Not a Pretty Picture: ImageMagick flaw enables remote code execution via uploaded images

A serious vulnerability discovered in ImageMagick, dubbed ImageTragick, could allow bad actors to remotely execute malicious code via sabotaged image files.
A serious vulnerability discovered in ImageMagick, dubbed ImageTragick, could allow bad actors to remotely execute malicious code via sabotaged image files.

Open-source image processing software provider ImageMagick has issued patches and workarounds for a series of recently disclosed vulnerabilities, including one that could allow hackers to remotely execute code via the uploading of maliciously crafted images.

At least one researcher, Ryan Huber, who performs IT security services for Slack, has stated that it is “being used in the wild,” although in an emailed statement to SCMagazine.com, an ImageMagick spokesperson wrote, “We are not personally aware of any specific incidents.” Another security expert, Dan Tentler, founder of Phobos Group, was able to quickly build an exploit and tweeted the proof.
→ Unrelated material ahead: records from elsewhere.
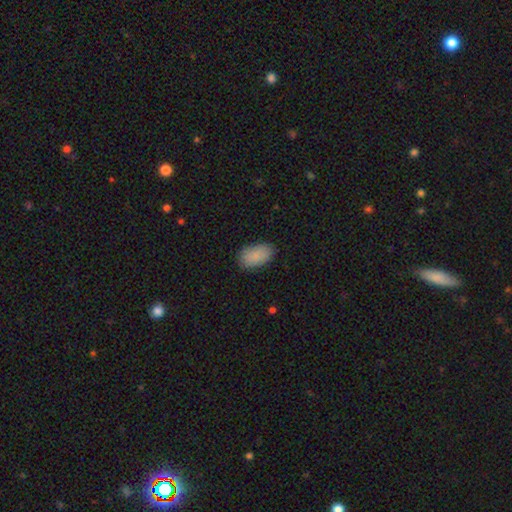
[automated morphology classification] Smooth or featured? smooth (88%)
How rounded? in between (94%)
Merging? none (84%)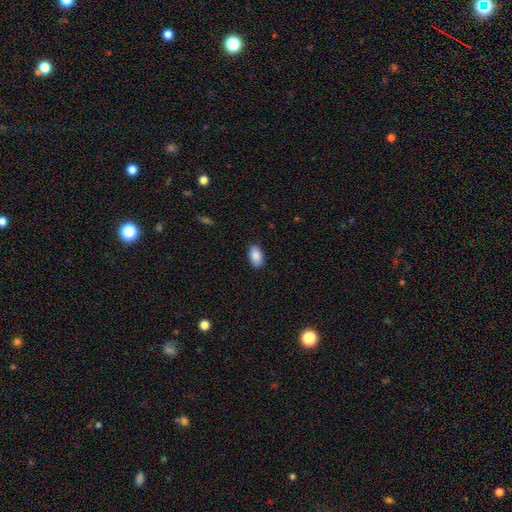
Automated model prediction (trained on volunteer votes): smooth-or-featured: smooth: 89% | star or artifact: 7% | featured or disk: 4%
  how-rounded: in between: 94% | round: 4% | cigar-shaped: 2%
  merging: none: 88% | minor disturbance: 9% | major disturbance: 2% | merger: 1%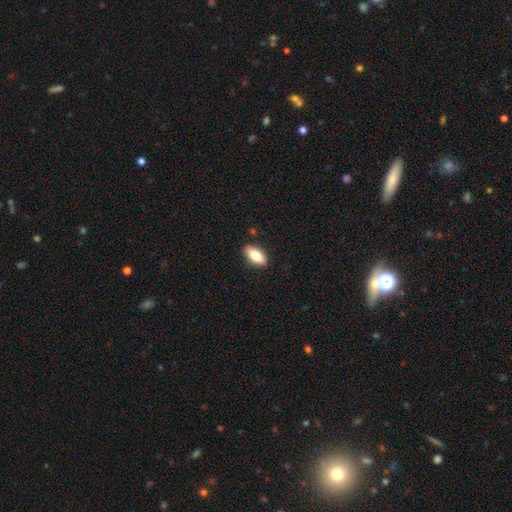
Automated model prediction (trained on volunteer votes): Overall: smooth (77%). How rounded: in between (88%). Merging: none (87%).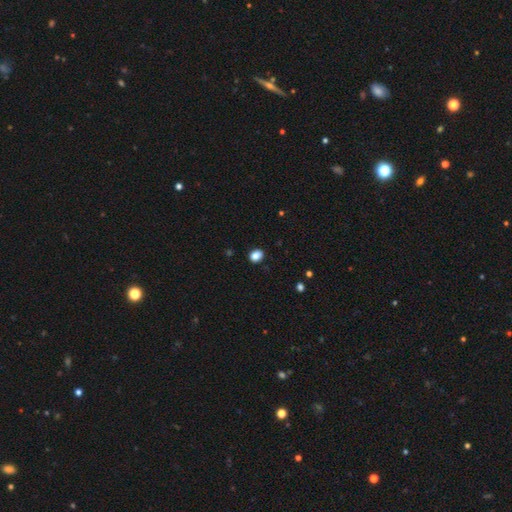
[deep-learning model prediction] This appears to be a smooth galaxy with no disk features (87%) that is in between round and cigar-shaped (64%). Merging: none (89%).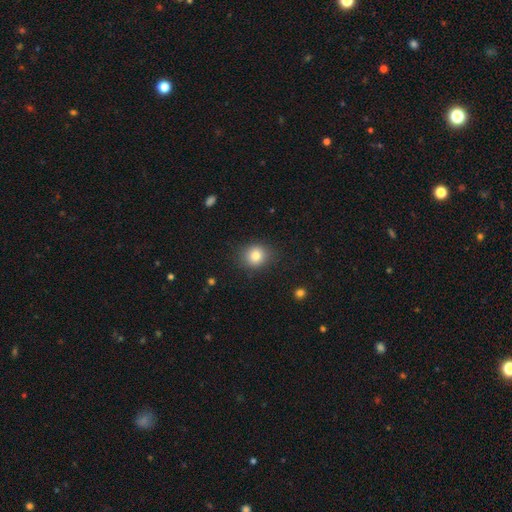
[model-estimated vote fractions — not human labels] smooth_or_featured: smooth (p=0.81) [alt: star or artifact p=0.11]
how_rounded: round (p=0.77) [alt: in between p=0.22]
merging: none (p=0.86) [alt: minor disturbance p=0.10]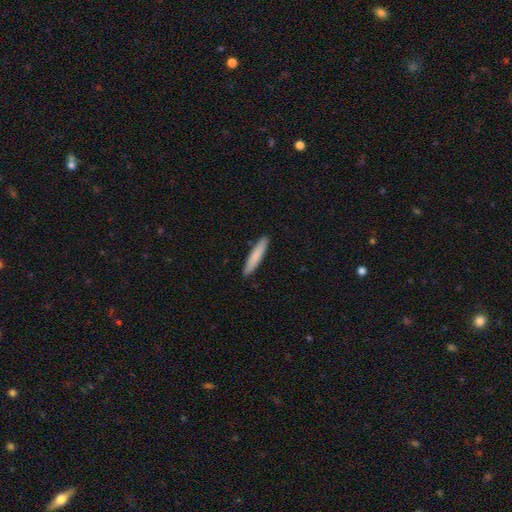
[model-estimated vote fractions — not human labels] Smooth or featured: smooth — 80% (featured or disk — 14%)
How rounded: cigar-shaped — 92% (in between — 7%)
Merging: none — 91% (minor disturbance — 7%)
Able to read and write over 200 image file formats, ImageMagick is used in many social media websites, online blogs and content management systems, and its library is leveraged by numerous image-processing plugins.

The vulnerabilities were discovered by Nikolay Ermishkin and "Stewie" — two security researchers associated with the Russian Internet services company Mail.Ru Group. Details on the flaw were revealed today by Mail.Ru via Openwall after the news initially surfaced on an online forum, prompting concerns that bad actors would quickly capitalize. SCMagazine.com has reached out to Mail.Ru and will update this report upon receiving a response. ImageMagick acknowledged the vulnerabilities in lesser detail yesterday on its website.

Of chief concern among the vulnerabilities is CVE-2016-3714, which Huber's website refers as ImageTragick. The vulnerability stems from the insufficient parameter filtering of user-added files that contain external libraries. This flaw makes it possible for bad actors to execute a shell command injection, resulting in remote code execution during the conversion of certain file formats.

In other words, hackers can embed malicious code into seemingly benign image files in order to gain control of a machine. Even if the corrupted file is not in a traditional image file format, the hacker can most likely sneak it past ImageMagick's file check process by simply renaming the file extension—to .jpg or .png, for instance. "ImageMagick tries to guess the type of the file by its content, so exploitation doesn't depend on the file extension,” explained the Mail.Ru vulnerability disclosure.

There were four other disclosed vulnerabilities, the consequences of which potentially include the execution of HTTP GET or FTP requests, and the unauthorized deletion, moving and reading of files using various “pseudo protocols.”

ImageMagick responded by developing patches for versions 7.0.1-1 and 6.9.3-10 (The latter should be available by the weekend, the company stated.) However, Mail.Ru in its disclosure called these measures “incomplete.”

For other versions, ImageMagick has developed a workaround, recommending that users add several statements to their policy.xml configuration file in order to disable vulnerable coders. “For HTTPS, you can also remove support by deleting it from the delegates.xml configuration file,” the company added. For extra security, Mail.Ru also recommends that users “verify that all image files begin with the expected ‘magic bytes' corresponding to the image file types you support before sending them to ImageMagick for processing.”